» WORK TASK A:
Reproduce the collected data verbatim, from its first line through the line containing "i sottotappi vengono", with both of those lines included.

The Dufferin and Haldimand Rifles of Canada was an infantry regiment of the Non-Permanent Active Militia of the Canadian Militia and later the Canadian Army. The regiment was formed in 1936, when The Haldimand Rifles was Amalgamated with The Dufferin Rifles of Canada. In 1946, the regiment was converted from Infantry to Artillery and now forms part of the 56th Field Artillery Regiment, RCA.

Lineage

The Dufferin and Haldimand Rifles of Canada 

 Originated on 28 September 1866, in York, Ontario, as the 37th Haldimand Battalion of Rifles.
 Redesignated on 8 May 1900, as the 37th Regiment Haldimand Rifles.
 Redesignated on 1 May 1920, as The Haldimand Rifles.
 Amalgamated on 15 December 1936, with The Dufferin Rifles of Canada and C Company of the 3rd Machine Gun Battalion, CMGC (now The Argyll and Sutherland Highlanders of Canada (Princess Louise's)), and Redesignated as The Dufferin and Haldimand Rifles of Canada.
 Redesignated on 7 November 1940, as the 2nd (Reserve) Battalion, The Dufferin and Haldimand Rifles of Canada.

[Collected data]
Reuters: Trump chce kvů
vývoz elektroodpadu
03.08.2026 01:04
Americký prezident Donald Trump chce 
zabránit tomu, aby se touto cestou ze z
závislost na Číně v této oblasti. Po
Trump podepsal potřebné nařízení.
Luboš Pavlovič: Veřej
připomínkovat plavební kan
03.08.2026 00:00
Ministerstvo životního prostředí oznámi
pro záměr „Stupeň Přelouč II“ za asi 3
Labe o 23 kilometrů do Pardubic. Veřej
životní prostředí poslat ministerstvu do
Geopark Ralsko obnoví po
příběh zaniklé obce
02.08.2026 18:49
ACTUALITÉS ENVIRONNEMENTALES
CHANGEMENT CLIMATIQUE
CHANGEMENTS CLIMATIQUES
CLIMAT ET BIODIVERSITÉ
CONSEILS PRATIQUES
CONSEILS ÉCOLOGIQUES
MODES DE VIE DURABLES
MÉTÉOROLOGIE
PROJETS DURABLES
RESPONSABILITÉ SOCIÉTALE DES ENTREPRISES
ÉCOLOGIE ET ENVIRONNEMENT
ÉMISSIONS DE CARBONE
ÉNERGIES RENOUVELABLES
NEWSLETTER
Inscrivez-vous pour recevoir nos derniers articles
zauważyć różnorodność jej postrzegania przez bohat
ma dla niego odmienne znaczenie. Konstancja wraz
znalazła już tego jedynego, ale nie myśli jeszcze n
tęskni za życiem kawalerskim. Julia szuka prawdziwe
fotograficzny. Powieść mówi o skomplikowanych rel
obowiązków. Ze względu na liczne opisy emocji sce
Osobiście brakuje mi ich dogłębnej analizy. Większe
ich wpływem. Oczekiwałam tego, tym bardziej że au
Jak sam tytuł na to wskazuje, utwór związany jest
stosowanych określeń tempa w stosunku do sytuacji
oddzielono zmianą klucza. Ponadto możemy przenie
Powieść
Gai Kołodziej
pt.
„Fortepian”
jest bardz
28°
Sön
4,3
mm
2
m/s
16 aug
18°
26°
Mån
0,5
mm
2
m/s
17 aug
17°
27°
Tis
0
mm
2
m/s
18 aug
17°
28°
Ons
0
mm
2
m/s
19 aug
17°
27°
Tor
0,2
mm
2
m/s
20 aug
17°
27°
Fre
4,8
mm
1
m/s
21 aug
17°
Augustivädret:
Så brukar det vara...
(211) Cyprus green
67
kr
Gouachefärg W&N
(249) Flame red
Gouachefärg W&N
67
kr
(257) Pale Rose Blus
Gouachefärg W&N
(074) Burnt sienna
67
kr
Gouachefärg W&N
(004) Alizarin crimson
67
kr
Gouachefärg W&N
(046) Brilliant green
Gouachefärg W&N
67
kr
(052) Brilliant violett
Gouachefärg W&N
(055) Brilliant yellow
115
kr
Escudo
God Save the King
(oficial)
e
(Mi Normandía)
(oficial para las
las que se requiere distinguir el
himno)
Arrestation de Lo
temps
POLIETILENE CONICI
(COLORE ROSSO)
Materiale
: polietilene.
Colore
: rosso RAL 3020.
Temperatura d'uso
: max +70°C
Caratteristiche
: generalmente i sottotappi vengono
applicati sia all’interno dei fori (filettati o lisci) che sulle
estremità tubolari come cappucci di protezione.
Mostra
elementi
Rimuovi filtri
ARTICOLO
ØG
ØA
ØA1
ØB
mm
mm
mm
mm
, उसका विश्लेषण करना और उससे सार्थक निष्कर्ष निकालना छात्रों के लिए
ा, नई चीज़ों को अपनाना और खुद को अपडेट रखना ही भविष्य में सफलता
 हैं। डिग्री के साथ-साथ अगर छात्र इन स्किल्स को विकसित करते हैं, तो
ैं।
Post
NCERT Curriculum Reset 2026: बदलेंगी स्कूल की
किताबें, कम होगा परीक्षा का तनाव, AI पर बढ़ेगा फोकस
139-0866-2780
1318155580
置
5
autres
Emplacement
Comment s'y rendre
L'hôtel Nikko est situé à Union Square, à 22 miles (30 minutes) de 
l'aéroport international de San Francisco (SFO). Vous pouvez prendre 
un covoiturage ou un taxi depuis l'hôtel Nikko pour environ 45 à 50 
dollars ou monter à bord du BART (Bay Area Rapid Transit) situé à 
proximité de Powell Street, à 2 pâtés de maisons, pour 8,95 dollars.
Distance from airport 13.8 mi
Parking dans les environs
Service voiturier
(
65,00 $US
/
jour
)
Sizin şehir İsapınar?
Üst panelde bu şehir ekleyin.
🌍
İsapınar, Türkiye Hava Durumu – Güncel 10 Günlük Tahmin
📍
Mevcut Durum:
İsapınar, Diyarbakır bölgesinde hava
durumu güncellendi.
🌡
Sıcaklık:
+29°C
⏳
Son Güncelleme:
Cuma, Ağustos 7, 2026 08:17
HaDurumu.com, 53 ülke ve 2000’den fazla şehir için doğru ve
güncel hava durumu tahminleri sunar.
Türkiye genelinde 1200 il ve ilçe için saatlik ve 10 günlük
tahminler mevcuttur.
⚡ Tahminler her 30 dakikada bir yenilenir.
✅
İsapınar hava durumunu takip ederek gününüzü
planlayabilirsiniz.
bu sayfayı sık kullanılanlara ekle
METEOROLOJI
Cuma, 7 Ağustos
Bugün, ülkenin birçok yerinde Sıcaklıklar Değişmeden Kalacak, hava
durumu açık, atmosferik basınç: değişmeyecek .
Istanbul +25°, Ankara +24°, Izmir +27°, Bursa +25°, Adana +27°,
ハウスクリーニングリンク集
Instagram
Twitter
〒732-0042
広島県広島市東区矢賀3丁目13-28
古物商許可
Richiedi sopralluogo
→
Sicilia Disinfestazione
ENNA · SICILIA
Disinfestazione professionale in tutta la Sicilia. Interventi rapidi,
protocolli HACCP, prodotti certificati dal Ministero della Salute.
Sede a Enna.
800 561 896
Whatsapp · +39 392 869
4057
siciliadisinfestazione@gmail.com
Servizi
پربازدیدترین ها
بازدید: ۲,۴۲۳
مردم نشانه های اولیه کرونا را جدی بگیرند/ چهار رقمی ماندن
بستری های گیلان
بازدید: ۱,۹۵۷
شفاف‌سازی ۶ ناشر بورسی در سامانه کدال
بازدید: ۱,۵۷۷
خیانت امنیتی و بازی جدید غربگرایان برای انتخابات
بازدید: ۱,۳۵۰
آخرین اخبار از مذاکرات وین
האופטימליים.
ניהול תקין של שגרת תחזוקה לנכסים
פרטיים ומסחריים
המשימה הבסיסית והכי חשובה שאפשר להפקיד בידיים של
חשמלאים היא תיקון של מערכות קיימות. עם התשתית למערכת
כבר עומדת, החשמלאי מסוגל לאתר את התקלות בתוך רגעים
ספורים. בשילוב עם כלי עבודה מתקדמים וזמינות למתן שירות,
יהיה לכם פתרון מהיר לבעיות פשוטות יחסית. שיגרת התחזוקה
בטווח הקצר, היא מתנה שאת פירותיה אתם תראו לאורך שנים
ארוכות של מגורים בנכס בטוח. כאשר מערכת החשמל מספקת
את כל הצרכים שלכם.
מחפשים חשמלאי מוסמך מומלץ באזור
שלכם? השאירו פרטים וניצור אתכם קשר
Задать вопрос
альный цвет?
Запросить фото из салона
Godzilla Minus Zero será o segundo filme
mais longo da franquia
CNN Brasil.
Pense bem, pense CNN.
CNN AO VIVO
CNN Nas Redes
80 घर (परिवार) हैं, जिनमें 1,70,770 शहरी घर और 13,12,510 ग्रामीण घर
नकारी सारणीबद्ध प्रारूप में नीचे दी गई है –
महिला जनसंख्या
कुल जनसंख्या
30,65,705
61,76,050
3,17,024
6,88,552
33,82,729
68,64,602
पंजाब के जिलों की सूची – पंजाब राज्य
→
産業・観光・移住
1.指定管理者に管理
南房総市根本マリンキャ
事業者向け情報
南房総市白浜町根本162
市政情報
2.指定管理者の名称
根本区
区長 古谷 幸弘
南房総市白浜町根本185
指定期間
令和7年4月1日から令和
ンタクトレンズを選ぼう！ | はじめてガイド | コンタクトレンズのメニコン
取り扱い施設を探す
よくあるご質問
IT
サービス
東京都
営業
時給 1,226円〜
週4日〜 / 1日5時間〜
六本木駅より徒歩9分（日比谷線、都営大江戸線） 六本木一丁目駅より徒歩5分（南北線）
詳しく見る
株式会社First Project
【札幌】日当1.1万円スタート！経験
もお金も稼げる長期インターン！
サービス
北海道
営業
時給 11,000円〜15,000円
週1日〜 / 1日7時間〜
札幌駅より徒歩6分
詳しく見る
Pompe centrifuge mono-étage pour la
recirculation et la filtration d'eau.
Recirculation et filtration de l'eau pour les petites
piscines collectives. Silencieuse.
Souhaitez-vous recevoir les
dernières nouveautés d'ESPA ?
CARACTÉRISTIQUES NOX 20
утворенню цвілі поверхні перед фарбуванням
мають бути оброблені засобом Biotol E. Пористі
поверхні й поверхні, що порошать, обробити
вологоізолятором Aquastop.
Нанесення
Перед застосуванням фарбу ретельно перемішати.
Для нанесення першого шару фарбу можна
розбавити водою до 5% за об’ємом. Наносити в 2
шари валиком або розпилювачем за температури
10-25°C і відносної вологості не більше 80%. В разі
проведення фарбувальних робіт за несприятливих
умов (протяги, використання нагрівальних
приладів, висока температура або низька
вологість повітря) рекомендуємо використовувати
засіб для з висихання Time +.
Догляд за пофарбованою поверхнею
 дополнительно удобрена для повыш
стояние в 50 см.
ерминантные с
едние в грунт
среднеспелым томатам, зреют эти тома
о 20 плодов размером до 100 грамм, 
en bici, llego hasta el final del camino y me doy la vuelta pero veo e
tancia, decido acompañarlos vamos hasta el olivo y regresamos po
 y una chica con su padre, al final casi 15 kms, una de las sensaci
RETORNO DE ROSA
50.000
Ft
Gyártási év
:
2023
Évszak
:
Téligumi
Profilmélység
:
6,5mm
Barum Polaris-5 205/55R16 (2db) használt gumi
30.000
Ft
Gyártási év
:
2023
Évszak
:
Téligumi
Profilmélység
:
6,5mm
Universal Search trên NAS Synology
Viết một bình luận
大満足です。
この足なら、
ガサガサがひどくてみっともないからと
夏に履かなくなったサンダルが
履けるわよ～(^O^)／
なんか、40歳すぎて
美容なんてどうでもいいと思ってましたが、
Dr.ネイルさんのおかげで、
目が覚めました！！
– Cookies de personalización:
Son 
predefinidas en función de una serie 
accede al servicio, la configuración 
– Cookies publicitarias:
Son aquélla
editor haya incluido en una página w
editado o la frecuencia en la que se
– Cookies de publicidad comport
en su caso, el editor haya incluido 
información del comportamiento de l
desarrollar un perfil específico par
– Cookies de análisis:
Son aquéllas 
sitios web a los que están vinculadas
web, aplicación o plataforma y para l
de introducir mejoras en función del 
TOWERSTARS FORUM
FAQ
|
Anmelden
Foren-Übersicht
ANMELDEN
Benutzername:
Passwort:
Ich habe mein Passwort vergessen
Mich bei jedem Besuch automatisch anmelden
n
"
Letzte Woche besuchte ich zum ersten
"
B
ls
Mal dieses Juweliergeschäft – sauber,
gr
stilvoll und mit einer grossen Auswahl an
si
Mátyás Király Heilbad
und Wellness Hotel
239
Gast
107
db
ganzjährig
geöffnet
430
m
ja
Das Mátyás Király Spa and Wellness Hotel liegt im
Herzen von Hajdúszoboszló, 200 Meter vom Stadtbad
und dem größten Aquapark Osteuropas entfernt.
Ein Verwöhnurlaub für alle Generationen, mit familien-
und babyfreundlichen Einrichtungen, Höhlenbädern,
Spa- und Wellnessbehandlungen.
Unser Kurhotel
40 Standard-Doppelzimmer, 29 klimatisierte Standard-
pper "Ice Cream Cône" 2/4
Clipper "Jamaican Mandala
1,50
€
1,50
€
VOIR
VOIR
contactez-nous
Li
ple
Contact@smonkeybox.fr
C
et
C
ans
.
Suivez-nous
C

» WORK TASK B:
List every full date (day, month, and year) given in the text about the Dufferin and Haldimand Rifles of Canada.

» RESPONSE A:
Reuters: Trump chce kvů
vývoz elektroodpadu
03.08.2026 01:04
Americký prezident Donald Trump chce 
zabránit tomu, aby se touto cestou ze z
závislost na Číně v této oblasti. Po
Trump podepsal potřebné nařízení.
Luboš Pavlovič: Veřej
připomínkovat plavební kan
03.08.2026 00:00
Ministerstvo životního prostředí oznámi
pro záměr „Stupeň Přelouč II“ za asi 3
Labe o 23 kilometrů do Pardubic. Veřej
životní prostředí poslat ministerstvu do
Geopark Ralsko obnoví po
příběh zaniklé obce
02.08.2026 18:49
ACTUALITÉS ENVIRONNEMENTALES
CHANGEMENT CLIMATIQUE
CHANGEMENTS CLIMATIQUES
CLIMAT ET BIODIVERSITÉ
CONSEILS PRATIQUES
CONSEILS ÉCOLOGIQUES
MODES DE VIE DURABLES
MÉTÉOROLOGIE
PROJETS DURABLES
RESPONSABILITÉ SOCIÉTALE DES ENTREPRISES
ÉCOLOGIE ET ENVIRONNEMENT
ÉMISSIONS DE CARBONE
ÉNERGIES RENOUVELABLES
NEWSLETTER
Inscrivez-vous pour recevoir nos derniers articles
zauważyć różnorodność jej postrzegania przez bohat
ma dla niego odmienne znaczenie. Konstancja wraz
znalazła już tego jedynego, ale nie myśli jeszcze n
tęskni za życiem kawalerskim. Julia szuka prawdziwe
fotograficzny. Powieść mówi o skomplikowanych rel
obowiązków. Ze względu na liczne opisy emocji sce
Osobiście brakuje mi ich dogłębnej analizy. Większe
ich wpływem. Oczekiwałam tego, tym bardziej że au
Jak sam tytuł na to wskazuje, utwór związany jest
stosowanych określeń tempa w stosunku do sytuacji
oddzielono zmianą klucza. Ponadto możemy przenie
Powieść
Gai Kołodziej
pt.
„Fortepian”
jest bardz
28°
Sön
4,3
mm
2
m/s
16 aug
18°
26°
Mån
0,5
mm
2
m/s
17 aug
17°
27°
Tis
0
mm
2
m/s
18 aug
17°
28°
Ons
0
mm
2
m/s
19 aug
17°
27°
Tor
0,2
mm
2
m/s
20 aug
17°
27°
Fre
4,8
mm
1
m/s
21 aug
17°
Augustivädret:
Så brukar det vara...
(211) Cyprus green
67
kr
Gouachefärg W&N
(249) Flame red
Gouachefärg W&N
67
kr
(257) Pale Rose Blus
Gouachefärg W&N
(074) Burnt sienna
67
kr
Gouachefärg W&N
(004) Alizarin crimson
67
kr
Gouachefärg W&N
(046) Brilliant green
Gouachefärg W&N
67
kr
(052) Brilliant violett
Gouachefärg W&N
(055) Brilliant yellow
115
kr
Escudo
God Save the King
(oficial)
e
(Mi Normandía)
(oficial para las
las que se requiere distinguir el
himno)
Arrestation de Lo
temps
POLIETILENE CONICI
(COLORE ROSSO)
Materiale
: polietilene.
Colore
: rosso RAL 3020.
Temperatura d'uso
: max +70°C
Caratteristiche
: generalmente i sottotappi vengono

» RESPONSE B:
28 September 1866
8 May 1900
1 May 1920
15 December 1936
7 November 1940